Capirotada

Sabado Mexicano

When the Spaniards and French introduced pastries and puddings to Mexican cooks, they also brought with them many spices like cinnamon. Old-fashioned cinnamon or Ceylon cinnamon is the most preferred with its true complex yet less sweet flavor from that of the common Cassia bark that is sold in the states. Mexican bread pudding is very different than the ones I grew up eating and containing pecans with a bourbon sauce. Served with Mexican cheese and creamy crema or crème fraiche, this pudding contains apples, almonds and plantains and like the ones I grew up eating, this one is ever so delicious and really easy to make.

Capirotada
Mexican Bread Pudding

2 cups torn firm texture bread (French will do)
3/4 cup water
1/2 cup packed brown sugar
3 inch stick of cinnamon
2 whole cloves
2 apples, peeled, cored and sliced
1 ripe medium plantain (or a large firm banana), sliced
1/3 cup raisins
1/4 cup coarsely chopped toasted almonds
1/2 cup shredded asadero, Chihuahua or Monterey jack cheese
Crema Mexicana, crème fraiche or dairy sour cream

Preheat over to 350 degrees F. Dry the torn bread on a baking sheet for 8 to 10 minutes or until dried.

Make a syrup in a small saucepan with the water, brown sugar, cinnamon and cloves.
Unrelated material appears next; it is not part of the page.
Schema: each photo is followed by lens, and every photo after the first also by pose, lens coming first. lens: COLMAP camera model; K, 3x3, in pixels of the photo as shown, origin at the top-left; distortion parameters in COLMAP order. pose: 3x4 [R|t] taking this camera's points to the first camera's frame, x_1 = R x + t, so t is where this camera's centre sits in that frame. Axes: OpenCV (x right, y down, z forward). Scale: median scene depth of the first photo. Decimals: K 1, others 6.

Bring to a boil, reduce heat and simmer for about 10 minutes or until reduced to 3/4 cup. Strain and discard spices.

Toss the bread with the syrup and fold in the apples, plantain, raisins and almonds. Place in a 2 quart baking dish and bake covered for 35 to 40 minutes or until apples are tender.
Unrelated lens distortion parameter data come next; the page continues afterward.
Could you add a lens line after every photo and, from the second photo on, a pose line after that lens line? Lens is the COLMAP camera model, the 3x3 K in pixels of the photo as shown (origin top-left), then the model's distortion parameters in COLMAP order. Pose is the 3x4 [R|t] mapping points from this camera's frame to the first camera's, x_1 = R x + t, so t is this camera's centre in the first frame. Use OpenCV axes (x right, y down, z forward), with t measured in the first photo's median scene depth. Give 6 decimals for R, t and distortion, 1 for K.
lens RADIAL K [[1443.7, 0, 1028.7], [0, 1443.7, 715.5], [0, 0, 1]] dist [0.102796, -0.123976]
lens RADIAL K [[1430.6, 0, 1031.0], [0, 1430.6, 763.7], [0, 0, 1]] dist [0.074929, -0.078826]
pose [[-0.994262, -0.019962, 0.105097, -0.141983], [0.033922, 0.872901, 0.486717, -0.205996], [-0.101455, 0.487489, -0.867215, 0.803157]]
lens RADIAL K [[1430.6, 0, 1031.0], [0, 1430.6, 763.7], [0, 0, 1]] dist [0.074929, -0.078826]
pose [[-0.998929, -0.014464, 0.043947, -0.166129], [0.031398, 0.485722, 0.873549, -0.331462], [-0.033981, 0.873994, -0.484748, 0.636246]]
Serve warm with a sprinkle of the cheese and with the crema.

14 thoughts on “Capirotada

  1. redkathy

    I have been wishing for bread pudding, this sounds delish! I was telling Red, my youngest, about bread pudding just the other day. My mom used to prepare I but I never did. You know what that means? Yep, mom is making Drick's Mexican bread pudding this week!